Il libro di Attilio è molto ben articolato, una storia del presente catapultata in un futuro lontano che scorre facile e piacevole tra le righe, un intreccio di quello che è ora, di quello che è stato e di quello che potrebbe essere. L'autore mescola in modo eccelso il presente con i fatti reali ed il futuro con i sogni di chi legge ed è travolto dal racconto. 5 stelle.  A. Z.

14-07-2020

Caro Attilio ho dovuto leggere due volte il tuo libro per capire bene il tuo messaggio che rispecchia la tua fantasia, rispecchia il tuo modo di scrivere.
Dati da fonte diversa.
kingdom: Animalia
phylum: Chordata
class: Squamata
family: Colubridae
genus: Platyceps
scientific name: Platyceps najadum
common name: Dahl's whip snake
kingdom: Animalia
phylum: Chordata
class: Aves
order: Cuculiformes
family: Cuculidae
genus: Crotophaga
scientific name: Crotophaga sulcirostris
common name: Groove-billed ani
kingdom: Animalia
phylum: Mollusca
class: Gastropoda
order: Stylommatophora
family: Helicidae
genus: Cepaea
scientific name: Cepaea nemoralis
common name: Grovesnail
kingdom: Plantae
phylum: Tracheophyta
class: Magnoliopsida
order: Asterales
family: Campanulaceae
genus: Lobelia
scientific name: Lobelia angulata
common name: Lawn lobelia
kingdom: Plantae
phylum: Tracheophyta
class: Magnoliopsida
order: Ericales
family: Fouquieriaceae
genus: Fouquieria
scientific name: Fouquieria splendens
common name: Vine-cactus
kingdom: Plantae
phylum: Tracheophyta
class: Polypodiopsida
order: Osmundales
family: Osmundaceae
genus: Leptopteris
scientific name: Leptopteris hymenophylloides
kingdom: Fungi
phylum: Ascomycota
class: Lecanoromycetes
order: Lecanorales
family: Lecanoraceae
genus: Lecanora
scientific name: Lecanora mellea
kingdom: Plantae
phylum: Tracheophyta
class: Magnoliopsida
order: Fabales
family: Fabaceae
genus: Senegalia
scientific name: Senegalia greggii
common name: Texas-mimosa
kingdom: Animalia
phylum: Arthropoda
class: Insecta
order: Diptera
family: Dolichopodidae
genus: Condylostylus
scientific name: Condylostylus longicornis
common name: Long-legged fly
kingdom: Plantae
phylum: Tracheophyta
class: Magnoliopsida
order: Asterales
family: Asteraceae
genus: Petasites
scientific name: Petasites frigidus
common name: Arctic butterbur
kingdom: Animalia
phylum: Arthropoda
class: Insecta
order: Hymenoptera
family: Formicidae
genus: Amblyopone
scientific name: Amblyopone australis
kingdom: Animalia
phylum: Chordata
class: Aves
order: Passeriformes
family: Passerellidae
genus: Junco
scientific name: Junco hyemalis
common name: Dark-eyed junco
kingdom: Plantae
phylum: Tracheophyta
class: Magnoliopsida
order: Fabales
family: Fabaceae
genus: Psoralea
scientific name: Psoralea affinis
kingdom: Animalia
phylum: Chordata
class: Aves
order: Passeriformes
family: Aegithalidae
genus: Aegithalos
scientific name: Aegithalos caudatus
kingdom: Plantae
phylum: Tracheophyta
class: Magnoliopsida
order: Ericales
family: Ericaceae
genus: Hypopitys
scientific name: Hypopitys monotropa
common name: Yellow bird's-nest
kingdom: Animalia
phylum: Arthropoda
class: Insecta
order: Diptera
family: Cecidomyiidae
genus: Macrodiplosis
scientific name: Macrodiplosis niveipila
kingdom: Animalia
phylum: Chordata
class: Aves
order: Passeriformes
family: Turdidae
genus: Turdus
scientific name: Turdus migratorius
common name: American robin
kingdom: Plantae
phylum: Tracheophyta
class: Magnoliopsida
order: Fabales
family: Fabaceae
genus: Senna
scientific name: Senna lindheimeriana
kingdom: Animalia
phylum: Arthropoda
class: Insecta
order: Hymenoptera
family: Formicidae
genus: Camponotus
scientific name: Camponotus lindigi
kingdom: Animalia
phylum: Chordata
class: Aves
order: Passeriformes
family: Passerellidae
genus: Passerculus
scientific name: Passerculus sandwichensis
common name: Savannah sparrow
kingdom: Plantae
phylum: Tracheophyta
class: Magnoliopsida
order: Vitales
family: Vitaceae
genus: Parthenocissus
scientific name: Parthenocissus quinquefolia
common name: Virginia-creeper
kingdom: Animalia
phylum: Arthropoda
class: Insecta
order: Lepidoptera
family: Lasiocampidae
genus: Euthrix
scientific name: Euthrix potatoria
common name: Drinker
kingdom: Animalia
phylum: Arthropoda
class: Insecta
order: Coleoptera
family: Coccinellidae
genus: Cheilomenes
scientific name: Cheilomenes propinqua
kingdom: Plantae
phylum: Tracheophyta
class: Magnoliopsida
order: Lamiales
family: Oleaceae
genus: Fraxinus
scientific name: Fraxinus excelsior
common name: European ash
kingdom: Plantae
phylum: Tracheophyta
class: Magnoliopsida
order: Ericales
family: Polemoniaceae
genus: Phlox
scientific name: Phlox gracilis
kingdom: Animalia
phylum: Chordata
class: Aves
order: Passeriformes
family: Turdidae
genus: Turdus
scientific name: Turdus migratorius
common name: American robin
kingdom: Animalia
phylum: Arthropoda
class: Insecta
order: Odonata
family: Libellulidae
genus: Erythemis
Certo rivivere 60 anni dopo, con una mostra, una situazione attuale è stato complicato anche per trovare dei modi di espressione anche delle persone che partecipavano a questa visita, a questo museo e quindi le coppie si sono trovate davanti più sceneggiature, più stati d'animo diversi e nonostante la drammaticità della degli eventi sono usciti anche a sorridere, infatti alla fine portano con loro un ricordo positivo (anche la gravidanza di Agath).  Il tuo modo di scrivere è personale e quindi devo dire che ti rispecchia completamente. Se avessi letto questo libro senza sapere che lo avessi scritto tu, lo avrei capito. Perdonami se l'ho dovuto leggere due volte perché ho voluto ben capire il significato delle scene. Comunque bel lavoro sei stato bravo, continua così e devo dire che è stato un altro tassello della tua vita di scrittore. Ti ringrazio per averci fatto partecipare. Ti dò un abbraccio grosso e in bocca al lupo per tutto ciao Attilio. M.L.